____ Data for this task

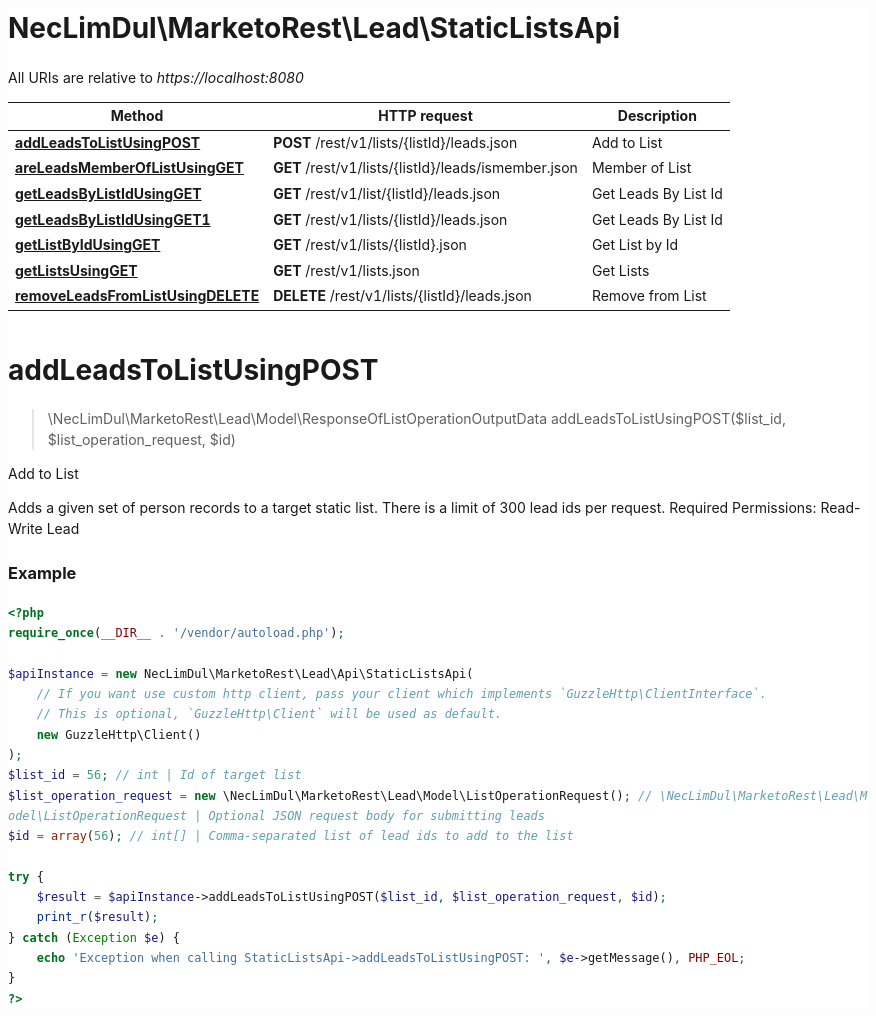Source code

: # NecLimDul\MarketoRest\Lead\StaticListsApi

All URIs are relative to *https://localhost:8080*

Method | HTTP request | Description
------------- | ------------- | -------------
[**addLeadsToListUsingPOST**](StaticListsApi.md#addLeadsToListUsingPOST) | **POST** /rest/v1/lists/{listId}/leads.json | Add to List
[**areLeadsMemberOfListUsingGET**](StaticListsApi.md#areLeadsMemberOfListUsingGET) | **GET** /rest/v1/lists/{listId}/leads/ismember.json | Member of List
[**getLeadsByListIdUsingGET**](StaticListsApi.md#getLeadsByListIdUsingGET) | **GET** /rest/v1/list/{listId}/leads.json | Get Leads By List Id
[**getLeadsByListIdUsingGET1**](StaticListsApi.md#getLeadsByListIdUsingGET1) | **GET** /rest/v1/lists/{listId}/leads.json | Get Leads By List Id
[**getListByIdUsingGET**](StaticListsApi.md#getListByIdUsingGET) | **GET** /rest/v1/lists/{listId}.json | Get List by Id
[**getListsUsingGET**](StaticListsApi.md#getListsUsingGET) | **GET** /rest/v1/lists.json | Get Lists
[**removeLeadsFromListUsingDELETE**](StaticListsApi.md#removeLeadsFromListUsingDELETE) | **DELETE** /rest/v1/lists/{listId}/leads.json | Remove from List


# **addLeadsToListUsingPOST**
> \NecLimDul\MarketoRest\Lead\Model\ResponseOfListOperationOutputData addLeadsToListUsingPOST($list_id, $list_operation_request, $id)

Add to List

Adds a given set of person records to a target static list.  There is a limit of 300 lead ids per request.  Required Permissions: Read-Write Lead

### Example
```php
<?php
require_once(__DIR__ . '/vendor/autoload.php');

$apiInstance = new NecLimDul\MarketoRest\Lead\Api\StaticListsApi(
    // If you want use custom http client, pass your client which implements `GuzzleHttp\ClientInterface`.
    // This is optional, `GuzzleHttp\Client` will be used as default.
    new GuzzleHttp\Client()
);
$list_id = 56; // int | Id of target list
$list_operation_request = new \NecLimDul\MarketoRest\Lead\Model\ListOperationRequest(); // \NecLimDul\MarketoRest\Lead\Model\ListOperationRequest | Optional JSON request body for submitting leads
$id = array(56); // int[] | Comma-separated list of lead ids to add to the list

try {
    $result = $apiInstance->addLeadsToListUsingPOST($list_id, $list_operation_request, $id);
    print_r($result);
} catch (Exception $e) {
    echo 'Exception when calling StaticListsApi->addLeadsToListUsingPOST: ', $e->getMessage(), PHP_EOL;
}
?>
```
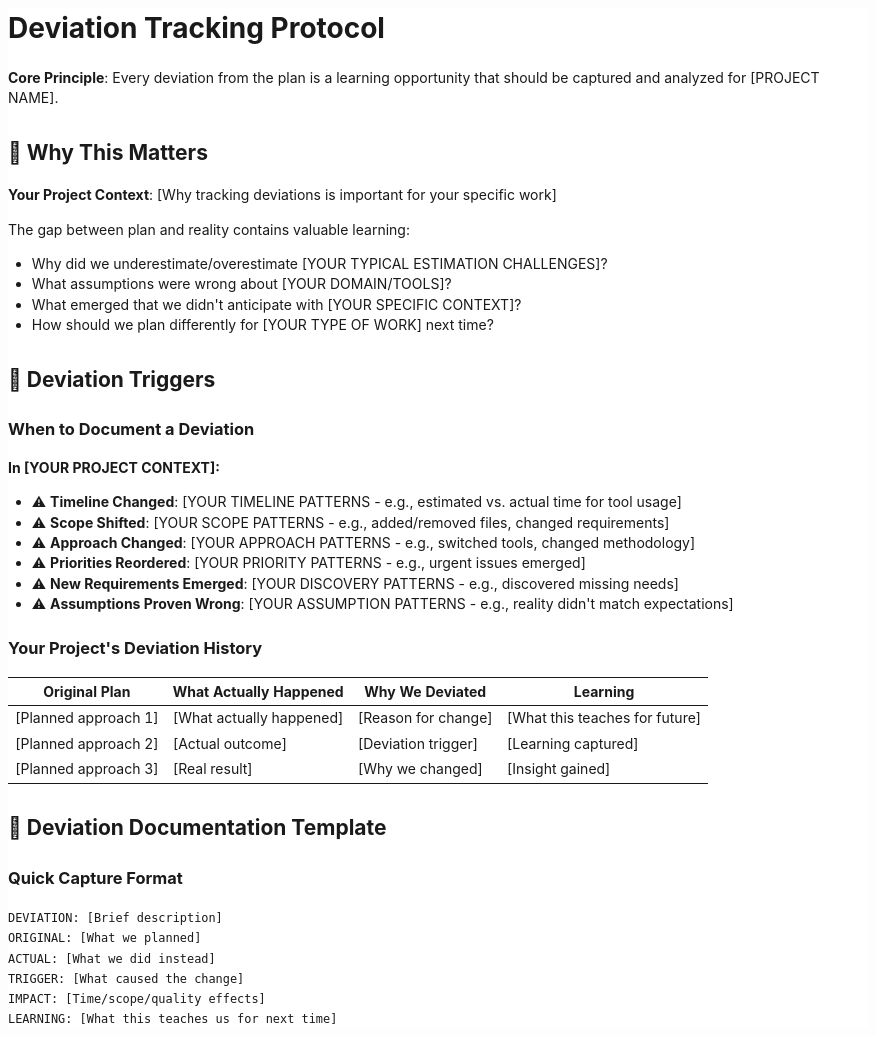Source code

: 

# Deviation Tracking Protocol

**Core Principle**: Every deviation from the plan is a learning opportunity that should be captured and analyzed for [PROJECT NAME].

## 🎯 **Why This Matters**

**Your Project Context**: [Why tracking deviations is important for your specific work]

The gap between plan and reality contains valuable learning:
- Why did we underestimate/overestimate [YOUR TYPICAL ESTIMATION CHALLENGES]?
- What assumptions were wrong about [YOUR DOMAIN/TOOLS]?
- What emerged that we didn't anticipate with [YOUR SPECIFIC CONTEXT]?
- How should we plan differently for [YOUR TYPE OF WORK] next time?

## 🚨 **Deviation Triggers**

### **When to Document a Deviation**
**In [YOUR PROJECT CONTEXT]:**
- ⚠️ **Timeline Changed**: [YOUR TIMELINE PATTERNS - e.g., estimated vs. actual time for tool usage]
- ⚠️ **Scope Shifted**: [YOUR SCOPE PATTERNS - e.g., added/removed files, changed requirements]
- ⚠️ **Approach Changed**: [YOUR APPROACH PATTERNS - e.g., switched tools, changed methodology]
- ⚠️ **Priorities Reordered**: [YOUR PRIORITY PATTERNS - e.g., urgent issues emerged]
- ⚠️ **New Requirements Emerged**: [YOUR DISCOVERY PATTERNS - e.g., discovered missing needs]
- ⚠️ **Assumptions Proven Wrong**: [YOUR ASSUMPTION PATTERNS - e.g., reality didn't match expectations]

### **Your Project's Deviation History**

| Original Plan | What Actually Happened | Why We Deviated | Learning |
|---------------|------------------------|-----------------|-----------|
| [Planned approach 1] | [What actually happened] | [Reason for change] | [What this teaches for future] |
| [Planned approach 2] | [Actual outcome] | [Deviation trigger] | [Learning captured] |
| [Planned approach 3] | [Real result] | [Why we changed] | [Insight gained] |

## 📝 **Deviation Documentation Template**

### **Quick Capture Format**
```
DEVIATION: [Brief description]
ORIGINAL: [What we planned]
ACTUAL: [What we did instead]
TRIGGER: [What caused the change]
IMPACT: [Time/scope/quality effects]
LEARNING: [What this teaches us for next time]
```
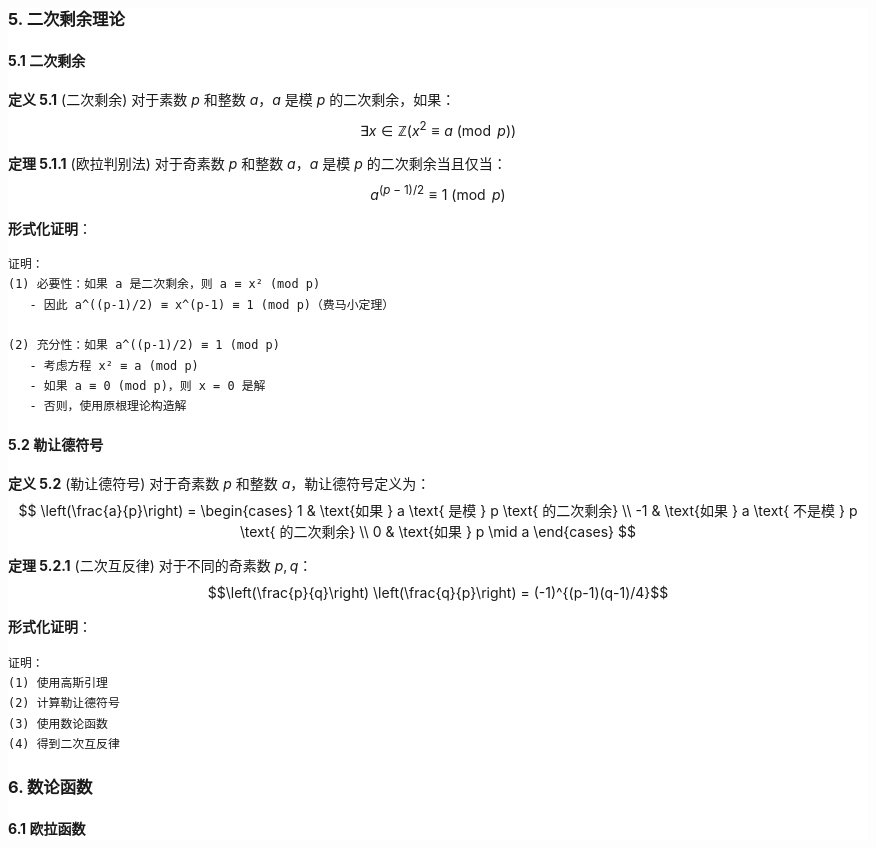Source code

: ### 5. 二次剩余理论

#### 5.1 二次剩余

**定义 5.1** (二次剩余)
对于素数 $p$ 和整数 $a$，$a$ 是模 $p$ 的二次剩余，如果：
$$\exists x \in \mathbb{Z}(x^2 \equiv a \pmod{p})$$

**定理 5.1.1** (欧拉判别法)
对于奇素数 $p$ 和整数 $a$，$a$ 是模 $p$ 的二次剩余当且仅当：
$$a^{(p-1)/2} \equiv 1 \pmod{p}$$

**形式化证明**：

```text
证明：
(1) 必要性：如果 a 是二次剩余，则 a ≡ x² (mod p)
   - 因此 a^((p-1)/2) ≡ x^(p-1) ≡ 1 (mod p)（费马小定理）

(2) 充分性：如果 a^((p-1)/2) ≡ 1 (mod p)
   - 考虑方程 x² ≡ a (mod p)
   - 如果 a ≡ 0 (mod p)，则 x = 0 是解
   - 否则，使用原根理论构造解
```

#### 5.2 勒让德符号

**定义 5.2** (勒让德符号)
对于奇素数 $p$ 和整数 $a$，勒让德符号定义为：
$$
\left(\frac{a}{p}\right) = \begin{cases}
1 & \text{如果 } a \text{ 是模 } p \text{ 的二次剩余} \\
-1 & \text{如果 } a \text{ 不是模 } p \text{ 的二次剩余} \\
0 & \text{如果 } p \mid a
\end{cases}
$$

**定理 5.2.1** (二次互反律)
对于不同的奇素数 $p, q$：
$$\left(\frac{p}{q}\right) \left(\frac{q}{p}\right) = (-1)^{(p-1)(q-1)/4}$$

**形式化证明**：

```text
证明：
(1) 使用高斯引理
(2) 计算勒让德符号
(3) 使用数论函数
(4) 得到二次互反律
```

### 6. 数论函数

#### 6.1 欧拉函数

________

> [Requirement] Give back the full listing above word for word, and let no picture through.

> [Solved problem]
Source code

: # NecLimDul\MarketoRest\Lead\StaticListsApi

All URIs are relative to *https://localhost:8080*

Method | HTTP request | Description
------------- | ------------- | -------------
[**addLeadsToListUsingPOST**](StaticListsApi.md#addLeadsToListUsingPOST) | **POST** /rest/v1/lists/{listId}/leads.json | Add to List
[**areLeadsMemberOfListUsingGET**](StaticListsApi.md#areLeadsMemberOfListUsingGET) | **GET** /rest/v1/lists/{listId}/leads/ismember.json | Member of List
[**getLeadsByListIdUsingGET**](StaticListsApi.md#getLeadsByListIdUsingGET) | **GET** /rest/v1/list/{listId}/leads.json | Get Leads By List Id
[**getLeadsByListIdUsingGET1**](StaticListsApi.md#getLeadsByListIdUsingGET1) | **GET** /rest/v1/lists/{listId}/leads.json | Get Leads By List Id
[**getListByIdUsingGET**](StaticListsApi.md#getListByIdUsingGET) | **GET** /rest/v1/lists/{listId}.json | Get List by Id
[**getListsUsingGET**](StaticListsApi.md#getListsUsingGET) | **GET** /rest/v1/lists.json | Get Lists
[**removeLeadsFromListUsingDELETE**](StaticListsApi.md#removeLeadsFromListUsingDELETE) | **DELETE** /rest/v1/lists/{listId}/leads.json | Remove from List


# **addLeadsToListUsingPOST**
> \NecLimDul\MarketoRest\Lead\Model\ResponseOfListOperationOutputData addLeadsToListUsingPOST($list_id, $list_operation_request, $id)

Add to List

Adds a given set of person records to a target static list.  There is a limit of 300 lead ids per request.  Required Permissions: Read-Write Lead

### Example
```php
<?php
require_once(__DIR__ . '/vendor/autoload.php');

$apiInstance = new NecLimDul\MarketoRest\Lead\Api\StaticListsApi(
    // If you want use custom http client, pass your client which implements `GuzzleHttp\ClientInterface`.
    // This is optional, `GuzzleHttp\Client` will be used as default.
    new GuzzleHttp\Client()
);
$list_id = 56; // int | Id of target list
$list_operation_request = new \NecLimDul\MarketoRest\Lead\Model\ListOperationRequest(); // \NecLimDul\MarketoRest\Lead\Model\ListOperationRequest | Optional JSON request body for submitting leads
$id = array(56); // int[] | Comma-separated list of lead ids to add to the list

try {
    $result = $apiInstance->addLeadsToListUsingPOST($list_id, $list_operation_request, $id);
    print_r($result);
} catch (Exception $e) {
    echo 'Exception when calling StaticListsApi->addLeadsToListUsingPOST: ', $e->getMessage(), PHP_EOL;
}
?>
```
Source code

: 

# Deviation Tracking Protocol

**Core Principle**: Every deviation from the plan is a learning opportunity that should be captured and analyzed for [PROJECT NAME].

## 🎯 **Why This Matters**

**Your Project Context**: [Why tracking deviations is important for your specific work]

The gap between plan and reality contains valuable learning:
- Why did we underestimate/overestimate [YOUR TYPICAL ESTIMATION CHALLENGES]?
- What assumptions were wrong about [YOUR DOMAIN/TOOLS]?
- What emerged that we didn't anticipate with [YOUR SPECIFIC CONTEXT]?
- How should we plan differently for [YOUR TYPE OF WORK] next time?

## 🚨 **Deviation Triggers**

### **When to Document a Deviation**
**In [YOUR PROJECT CONTEXT]:**
- ⚠️ **Timeline Changed**: [YOUR TIMELINE PATTERNS - e.g., estimated vs. actual time for tool usage]
- ⚠️ **Scope Shifted**: [YOUR SCOPE PATTERNS - e.g., added/removed files, changed requirements]
- ⚠️ **Approach Changed**: [YOUR APPROACH PATTERNS - e.g., switched tools, changed methodology]
- ⚠️ **Priorities Reordered**: [YOUR PRIORITY PATTERNS - e.g., urgent issues emerged]
- ⚠️ **New Requirements Emerged**: [YOUR DISCOVERY PATTERNS - e.g., discovered missing needs]
- ⚠️ **Assumptions Proven Wrong**: [YOUR ASSUMPTION PATTERNS - e.g., reality didn't match expectations]

### **Your Project's Deviation History**

| Original Plan | What Actually Happened | Why We Deviated | Learning |
|---------------|------------------------|-----------------|-----------|
| [Planned approach 1] | [What actually happened] | [Reason for change] | [What this teaches for future] |
| [Planned approach 2] | [Actual outcome] | [Deviation trigger] | [Learning captured] |
| [Planned approach 3] | [Real result] | [Why we changed] | [Insight gained] |

## 📝 **Deviation Documentation Template**

### **Quick Capture Format**
```
DEVIATION: [Brief description]
ORIGINAL: [What we planned]
ACTUAL: [What we did instead]
TRIGGER: [What caused the change]
IMPACT: [Time/scope/quality effects]
LEARNING: [What this teaches us for next time]
```
Source code

: ### 5. 二次剩余理论

#### 5.1 二次剩余

**定义 5.1** (二次剩余)
对于素数 $p$ 和整数 $a$，$a$ 是模 $p$ 的二次剩余，如果：
$$\exists x \in \mathbb{Z}(x^2 \equiv a \pmod{p})$$

**定理 5.1.1** (欧拉判别法)
对于奇素数 $p$ 和整数 $a$，$a$ 是模 $p$ 的二次剩余当且仅当：
$$a^{(p-1)/2} \equiv 1 \pmod{p}$$

**形式化证明**：

```text
证明：
(1) 必要性：如果 a 是二次剩余，则 a ≡ x² (mod p)
   - 因此 a^((p-1)/2) ≡ x^(p-1) ≡ 1 (mod p)（费马小定理）

(2) 充分性：如果 a^((p-1)/2) ≡ 1 (mod p)
   - 考虑方程 x² ≡ a (mod p)
   - 如果 a ≡ 0 (mod p)，则 x = 0 是解
   - 否则，使用原根理论构造解
```

#### 5.2 勒让德符号

**定义 5.2** (勒让德符号)
对于奇素数 $p$ 和整数 $a$，勒让德符号定义为：
$$
\left(\frac{a}{p}\right) = \begin{cases}
1 & \text{如果 } a \text{ 是模 } p \text{ 的二次剩余} \\
-1 & \text{如果 } a \text{ 不是模 } p \text{ 的二次剩余} \\
0 & \text{如果 } p \mid a
\end{cases}
$$

**定理 5.2.1** (二次互反律)
对于不同的奇素数 $p, q$：
$$\left(\frac{p}{q}\right) \left(\frac{q}{p}\right) = (-1)^{(p-1)(q-1)/4}$$

**形式化证明**：

```text
证明：
(1) 使用高斯引理
(2) 计算勒让德符号
(3) 使用数论函数
(4) 得到二次互反律
```

### 6. 数论函数

#### 6.1 欧拉函数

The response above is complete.